The answer is the data below, repeated exactly, with no pictures included.
=== Data for this exercise ===
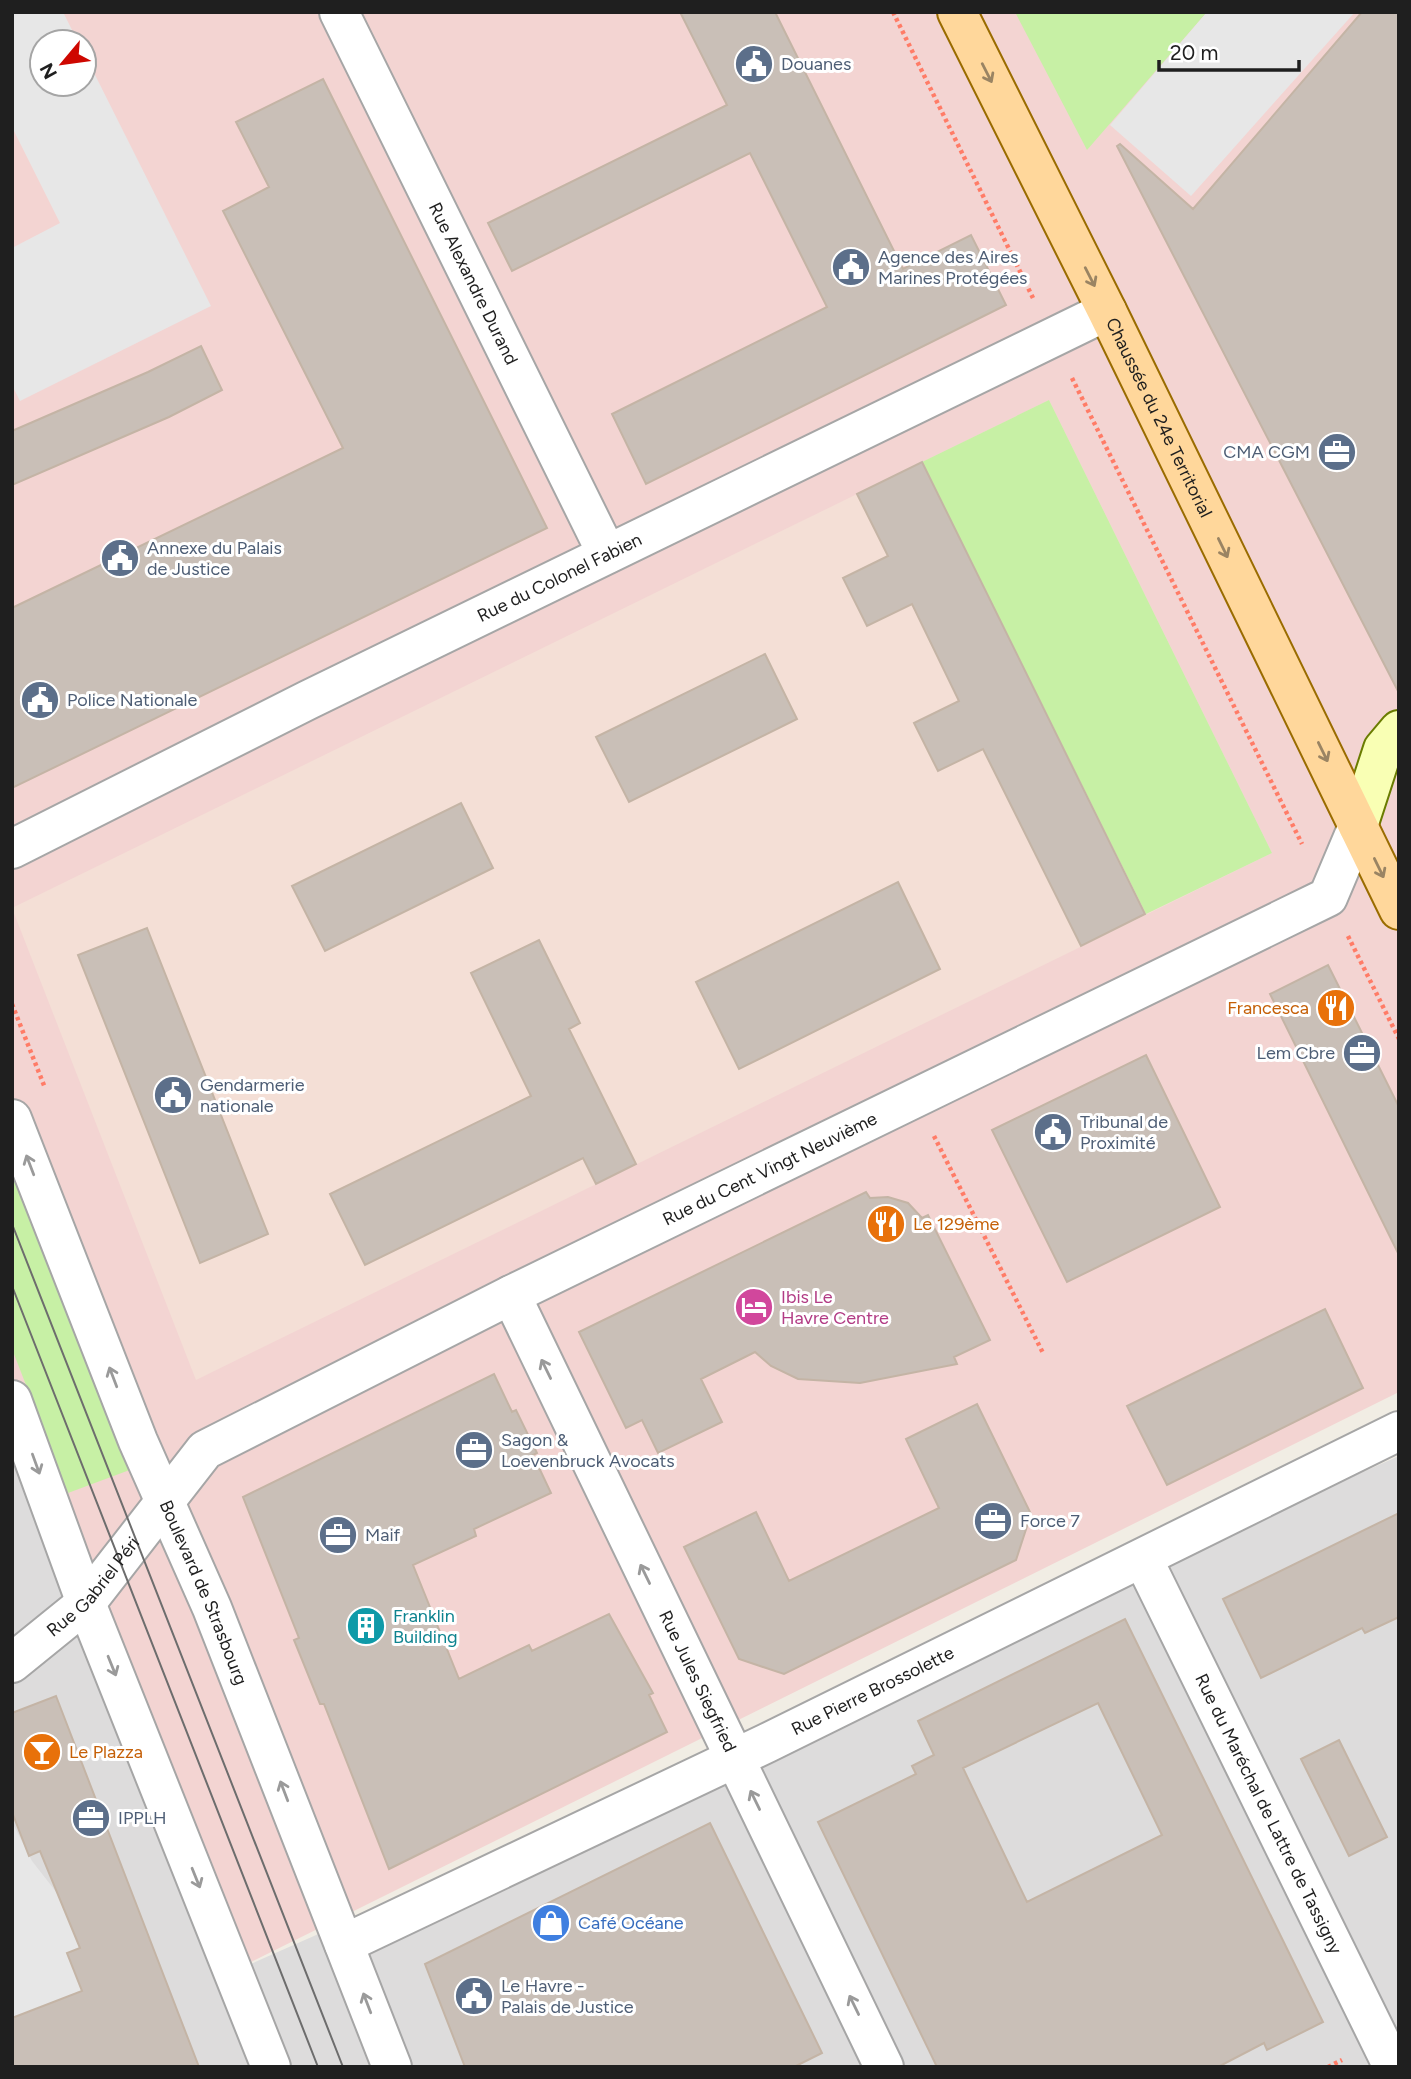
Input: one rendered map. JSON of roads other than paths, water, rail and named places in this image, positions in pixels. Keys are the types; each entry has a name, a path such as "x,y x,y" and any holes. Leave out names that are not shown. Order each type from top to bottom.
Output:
{"main road":[{"name":"Chaussée du 24e Territorial","path":"957,12 1107,311 1399,910"},
{"path":"1358,825 1383,748 1399,730"}],"street":[{"name":"Rue Alexandre Durand","path":"339,12 607,554"},
{"name":"Rue du Colonel Fabien","path":"12,849 607,554 1107,311"},
{"name":"Rue du Cent Vingt Neuvième","path":"166,1502 205,1450 511,1296 1328,897 1358,825"},
{"name":"Boulevard de Strasbourg","path":"12,1118 138,1441 212,1608 392,2067"},
{"name":"Rue Jules Siegfried","path":"511,1296 884,2067"},
{"path":"12,1400 86,1603 271,2067"},
{"name":"Rue Pierre Brossolette","path":"344,1944 735,1758 1399,1431"},
{"name":"Rue Gabriel Péri","path":"12,1663 86,1603 166,1502"},
{"name":"Rue du Maréchal de Lattre de Tassigny","path":"1143,1559 1393,2067"}],"tram line":[{"path":"12,1224 343,2067"},
{"path":"12,1286 318,2067"}],"place":[{"name":"Douanes","path":"754,64"},
{"name":"Agence des Aires Marines Protégées","path":"851,267"},
{"name":"CMA CGM","path":"1337,452"},
{"name":"Annexe du Palais de Justice","path":"120,558"},
{"name":"Police Nationale","path":"40,700"},
{"name":"Francesca","path":"1336,1008"},
{"name":"Lem Cbre","path":"1362,1053"},
{"name":"Gendarmerie nationale","path":"173,1095"},
{"name":"Tribunal de Proximité","path":"1053,1132"},
{"name":"Le 129ème","path":"886,1224"},
{"name":"Ibis Le Havre Centre","path":"754,1307"},
{"name":"Sagon & Loevenbruck Avocats","path":"474,1450"},
{"name":"Force 7","path":"993,1521"},
{"name":"Maif","path":"338,1535"},
{"name":"Franklin Building","path":"366,1626"},
{"name":"Le Plazza","path":"42,1752"},
{"name":"IPPLH","path":"91,1818"},
{"name":"Café Océane","path":"551,1923"},
{"name":"Le Havre - Palais de Justice","path":"474,1996"}]}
===
Solution for this exercise
Input: one rendered map. JSON of roads other than paths, water, rail and named places in this image, positions in pixels. Keys are the types; each entry has a name, a path such as "x,y x,y" and any holes. Leave out names that are not shown. Order each type from top to bottom.
Output:
{"main road":[{"name":"Chaussée du 24e Territorial","path":"957,12 1107,311 1399,910"},
{"path":"1358,825 1383,748 1399,730"}],"street":[{"name":"Rue Alexandre Durand","path":"339,12 607,554"},
{"name":"Rue du Colonel Fabien","path":"12,849 607,554 1107,311"},
{"name":"Rue du Cent Vingt Neuvième","path":"166,1502 205,1450 511,1296 1328,897 1358,825"},
{"name":"Boulevard de Strasbourg","path":"12,1118 138,1441 212,1608 392,2067"},
{"name":"Rue Jules Siegfried","path":"511,1296 884,2067"},
{"path":"12,1400 86,1603 271,2067"},
{"name":"Rue Pierre Brossolette","path":"344,1944 735,1758 1399,1431"},
{"name":"Rue Gabriel Péri","path":"12,1663 86,1603 166,1502"},
{"name":"Rue du Maréchal de Lattre de Tassigny","path":"1143,1559 1393,2067"}],"tram line":[{"path":"12,1224 343,2067"},
{"path":"12,1286 318,2067"}],"place":[{"name":"Douanes","path":"754,64"},
{"name":"Agence des Aires Marines Protégées","path":"851,267"},
{"name":"CMA CGM","path":"1337,452"},
{"name":"Annexe du Palais de Justice","path":"120,558"},
{"name":"Police Nationale","path":"40,700"},
{"name":"Francesca","path":"1336,1008"},
{"name":"Lem Cbre","path":"1362,1053"},
{"name":"Gendarmerie nationale","path":"173,1095"},
{"name":"Tribunal de Proximité","path":"1053,1132"},
{"name":"Le 129ème","path":"886,1224"},
{"name":"Ibis Le Havre Centre","path":"754,1307"},
{"name":"Sagon & Loevenbruck Avocats","path":"474,1450"},
{"name":"Force 7","path":"993,1521"},
{"name":"Maif","path":"338,1535"},
{"name":"Franklin Building","path":"366,1626"},
{"name":"Le Plazza","path":"42,1752"},
{"name":"IPPLH","path":"91,1818"},
{"name":"Café Océane","path":"551,1923"},
{"name":"Le Havre - Palais de Justice","path":"474,1996"}]}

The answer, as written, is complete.